Cloning, identification and expression analysis of Triticum aestivum 4-hydroxyphenylpyruvic acid dioxygenase gene

Tocopherols, the lipid-soluble antioxidants known collectively as vitamin E, are produced by photosynthetic organisms, which play important roles not only in human and animals but plants as well. 4-hydroxyphenylpyruvic acid dioxygenase is the first committed enzyme of this biosynthesis pathway. To better understand the biosynthesis pathway and mechanism in the one of the most important staple crop of common wheat, a cDNA sequence of 4-hydroxyphenylpyruvic acid dioxygenase gene was cloned by using in silico cloning combined with experimental RT-PCR with a GenBank accession number DQ139267. Nucleotide sequence analysis showed that the cDNA has an intact open reading frame (ORF) encoding 436 amino acids.

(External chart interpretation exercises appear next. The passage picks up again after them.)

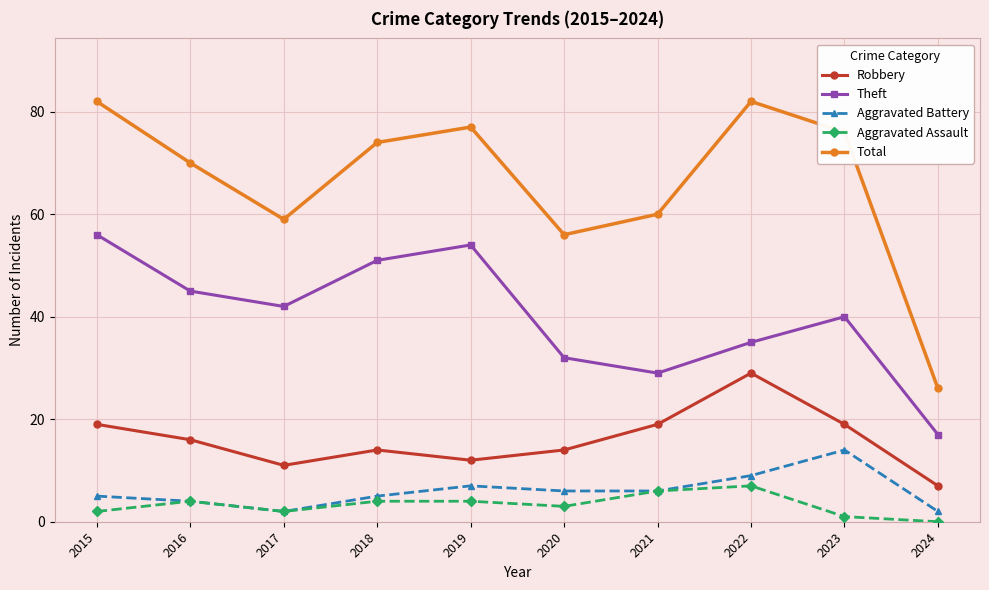

What are all the series names shown in the legend?

Robbery, Theft, Aggravated Battery, Aggravated Assault, Total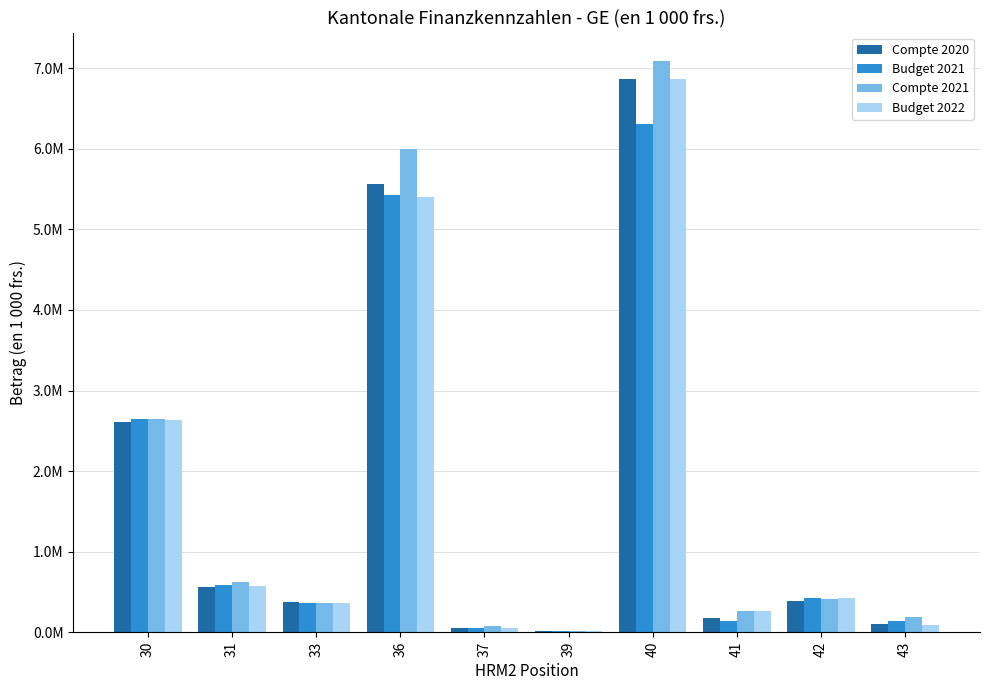

At 41, list the series in order from smallest to largest.

Budget 2021, Compte 2020, Compte 2021, Budget 2022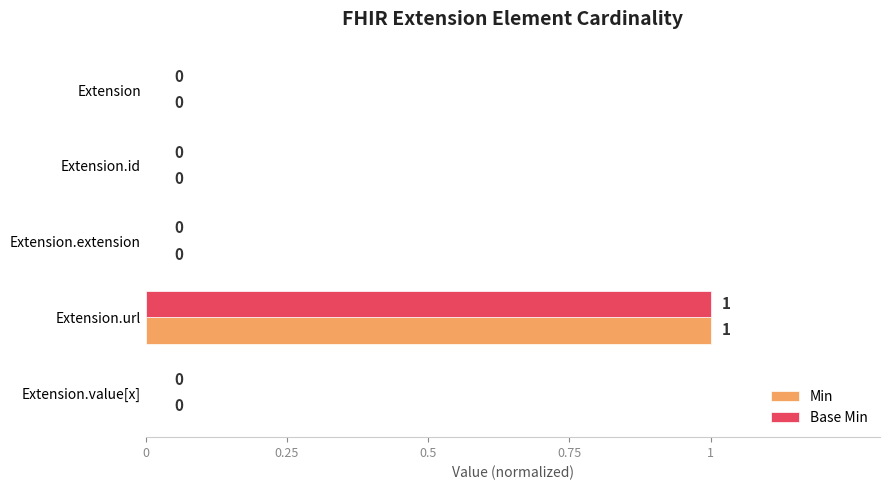

True or false: Min has a value of 0 at Extension.id.

True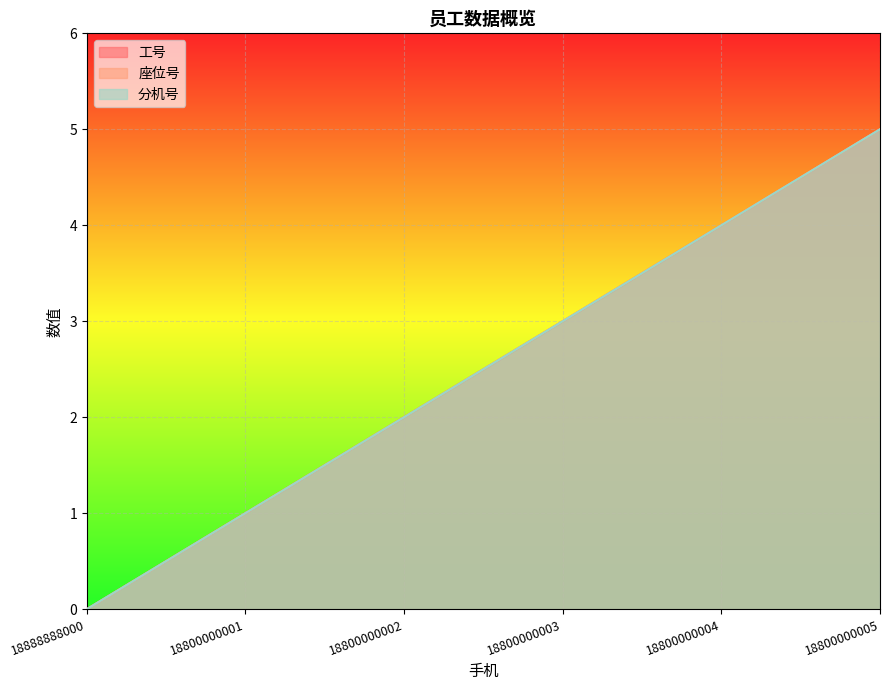

How many 分机号 values are between 1 and 4?

4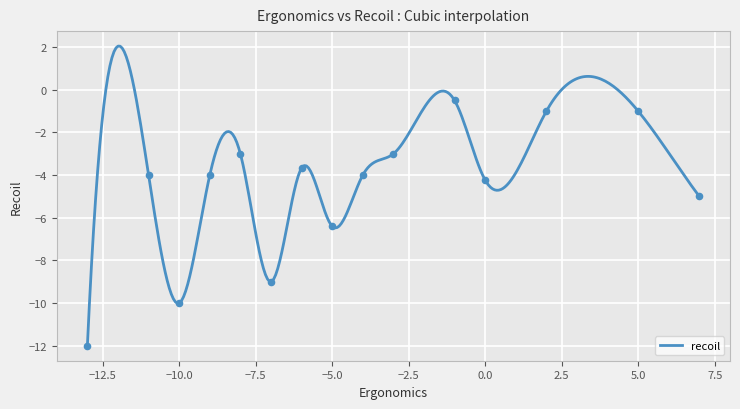

Between -6 and 0, which is larger?

-6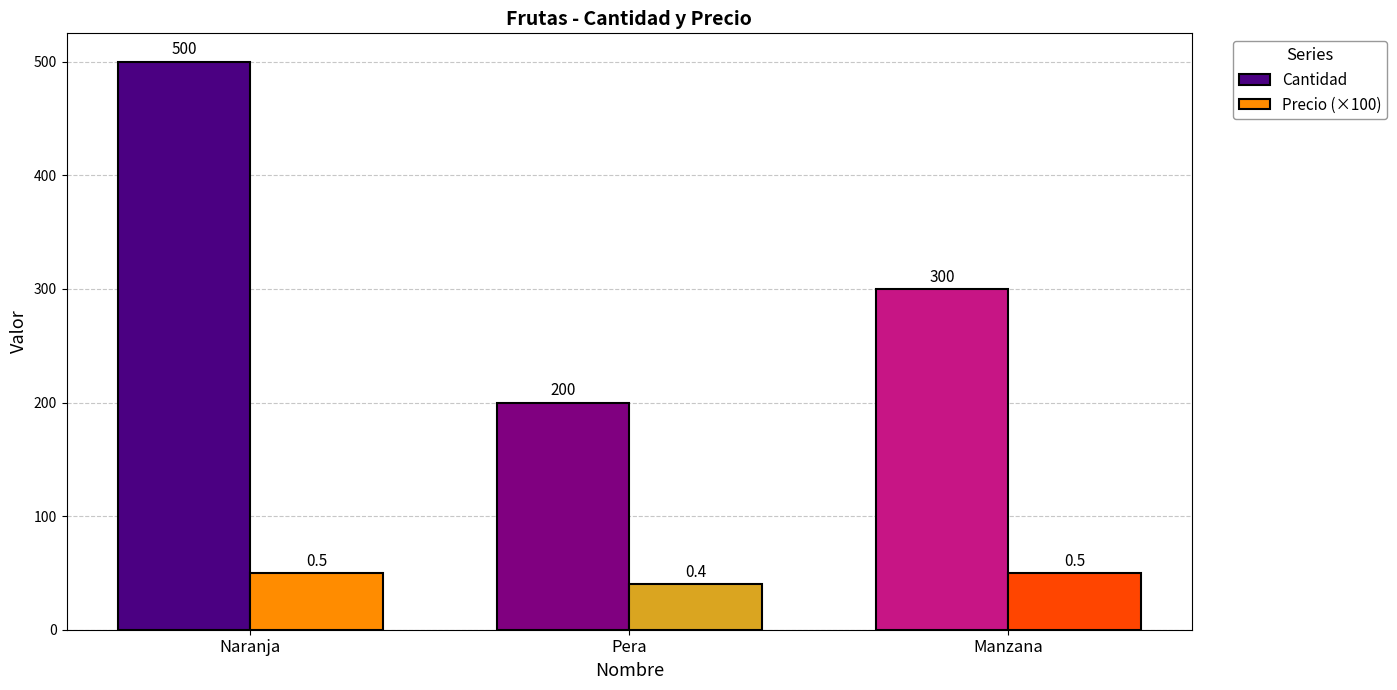

What are all the series names shown in the legend?

Cantidad, Precio (×100)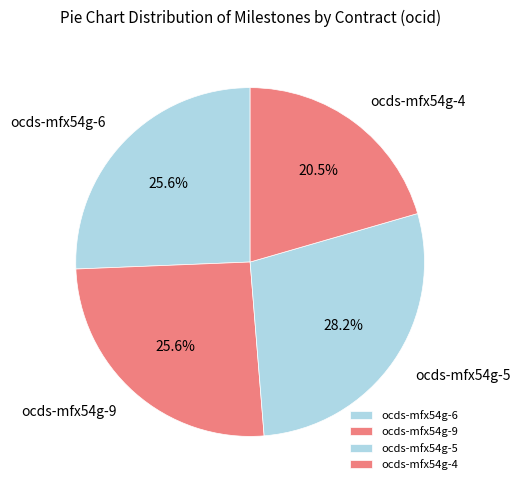

What is the largest slice in the pie chart?

ocds-mfx54g-5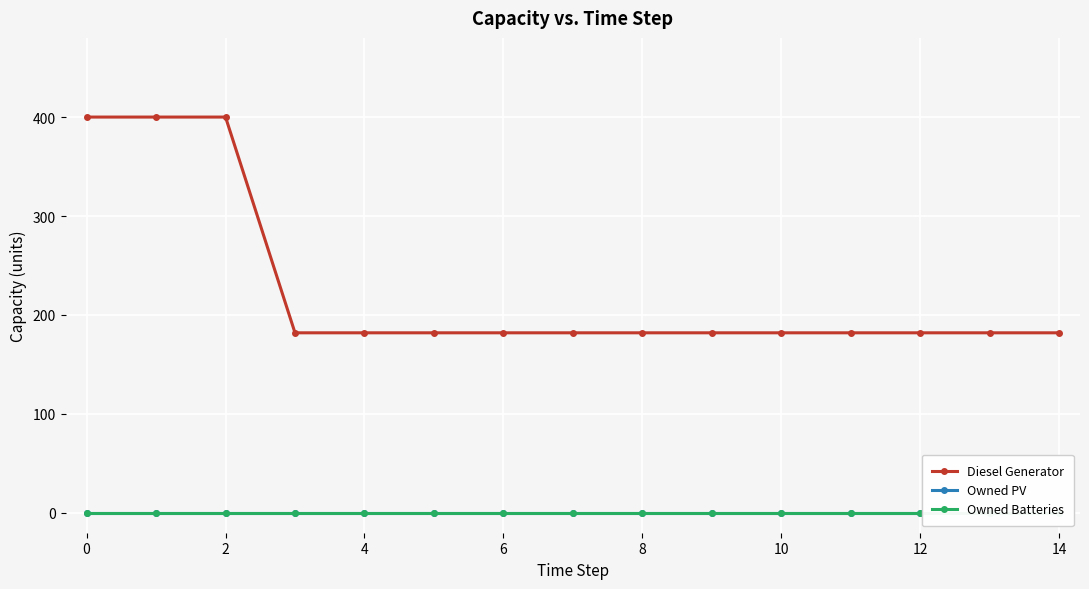

At 10, list the series in order from largest to smallest.

Diesel Generator, Owned PV, Owned Batteries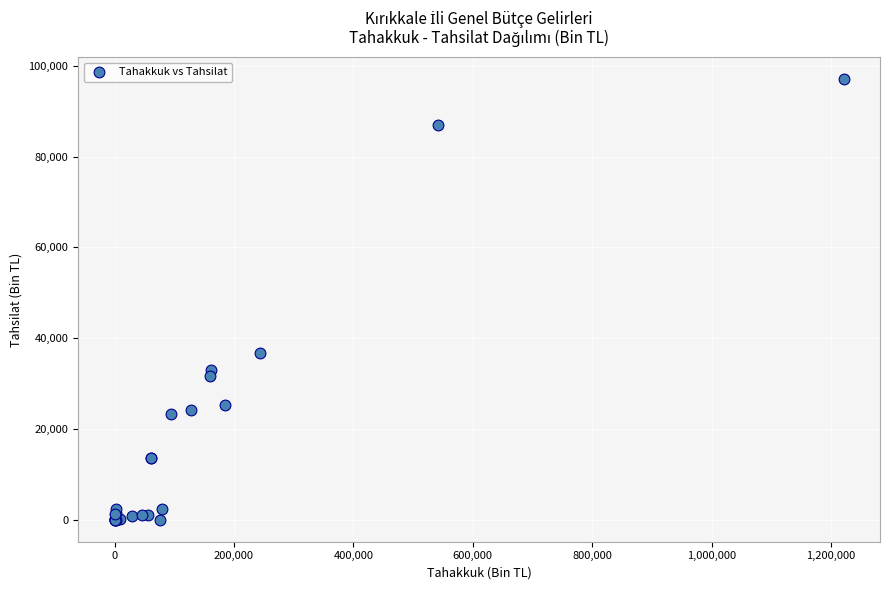

What Y value in the scatter plot is closest to 48498?

36682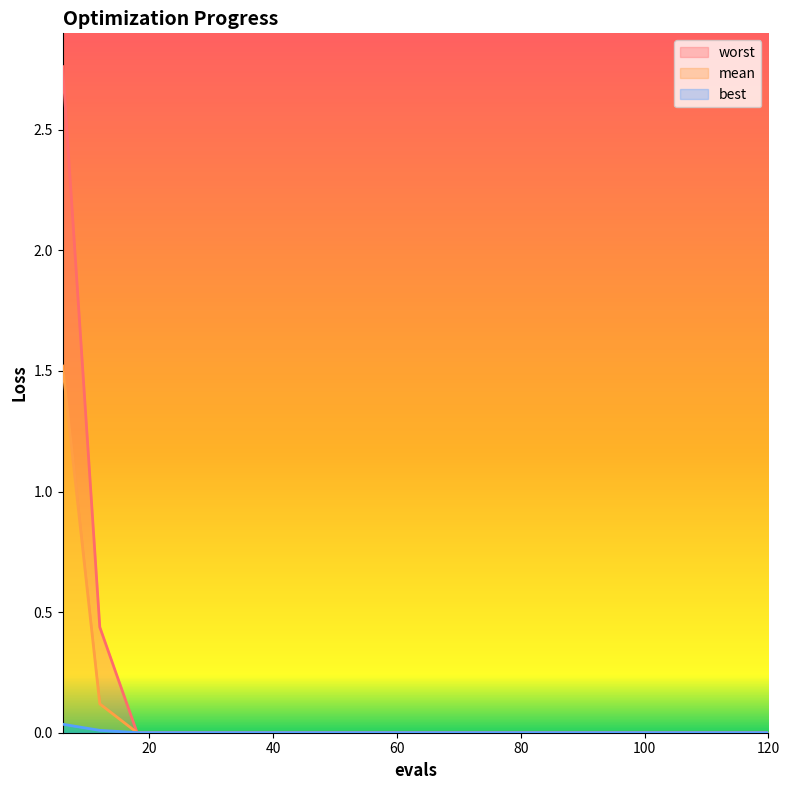

What is the average value of the mean series?

0.1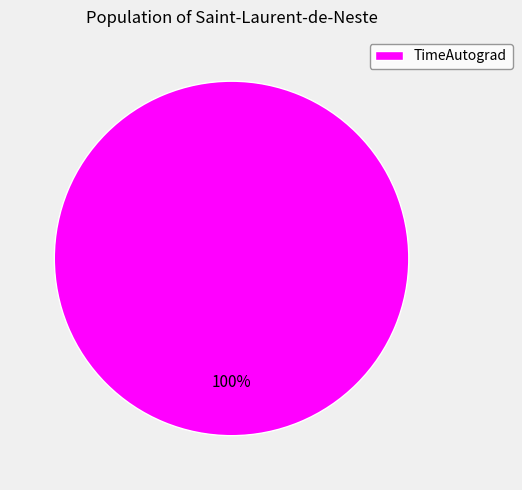

Does any single category account for the majority?

Yes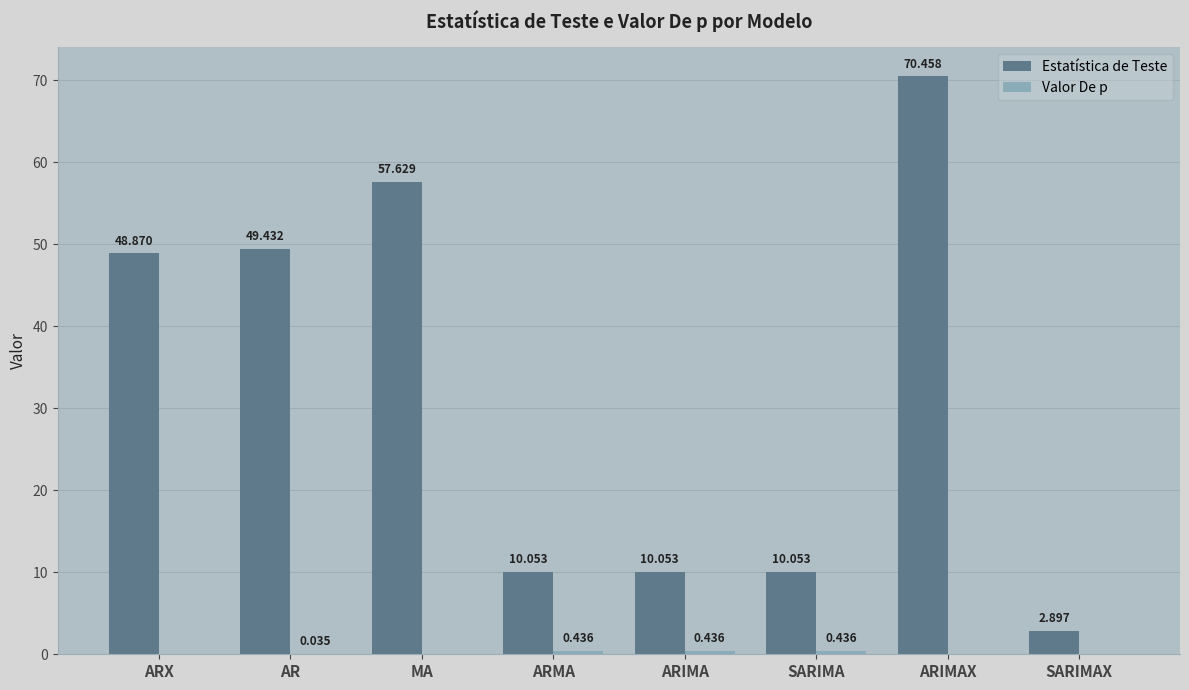

What is the total value across all series at ARMA?

10.5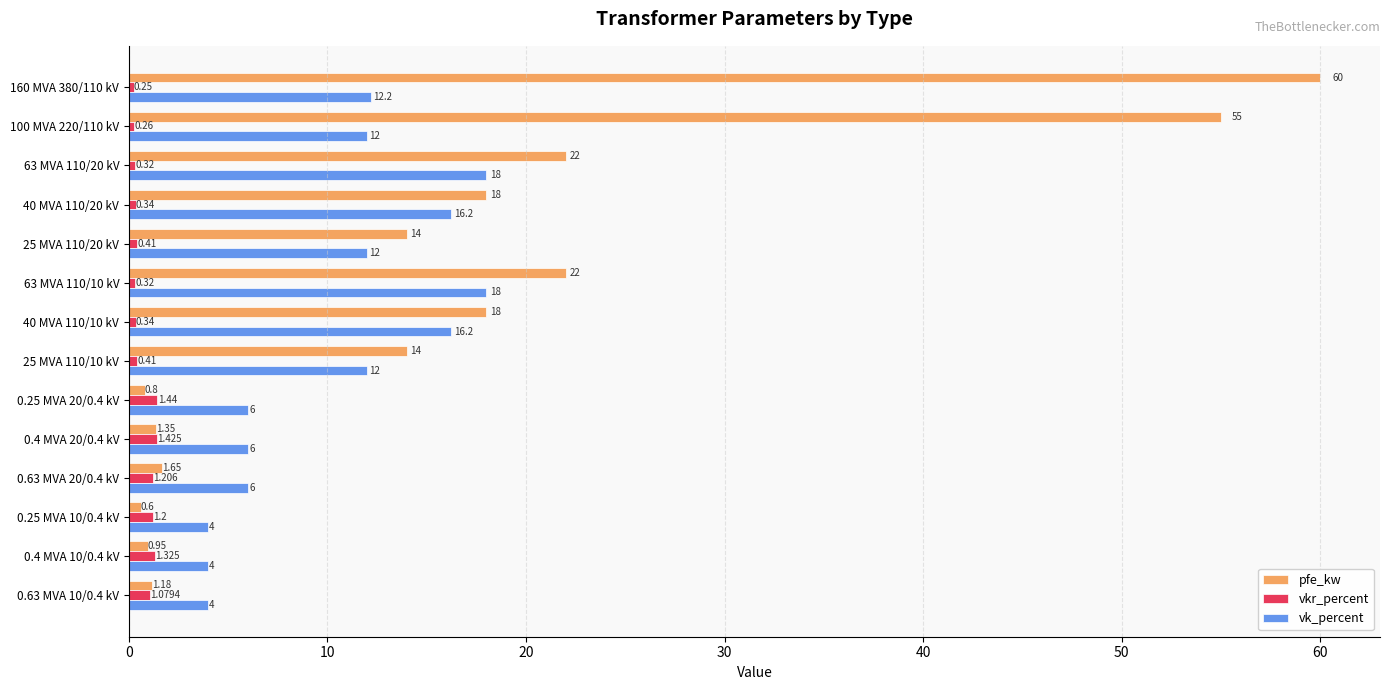

Between 0.63 MVA 20/0.4 kV and 0.63 MVA 10/0.4 kV, which series saw the biggest shift?

vk_percent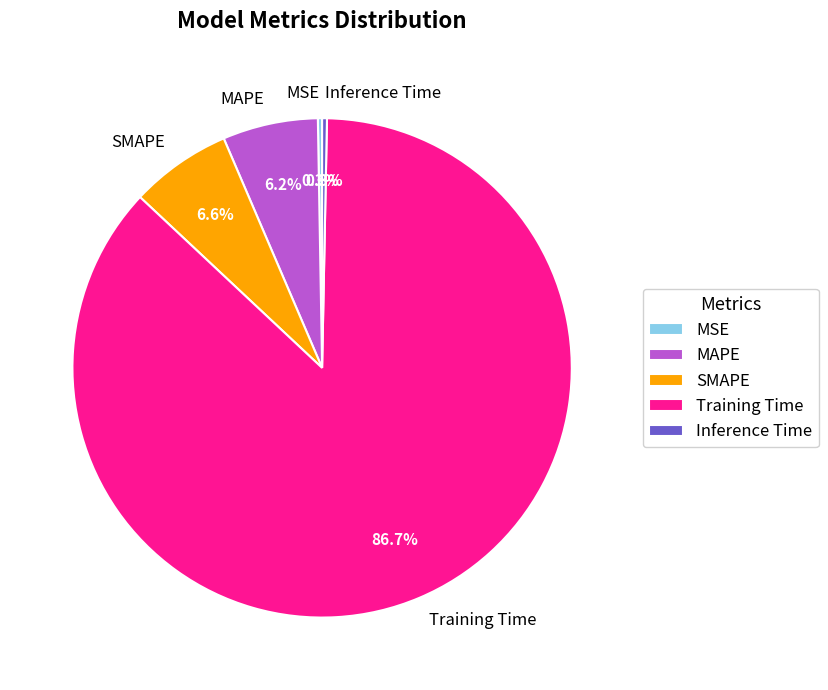

Do MAPE and Training Time together represent more than half of the pie?

Yes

Three tailing signals and seven in frame terminal codons were found in 3´ region. Protein multiple alignment and phylogenetic analysis suggested that common wheat HPPD was high similarity among different plant species. In silico expression analysis results showed that its expression was high correlated with photosynthesis organs. Differential expression results revealed by semi-quantitative RT-PCR were consistent with the in silico results and it was upregulated by high light stress to relieve oxidative damage, which is as the same in Arabidopsis. These results provide fundamental and important information for wheat quality improvement by using metabolic pathway engineering.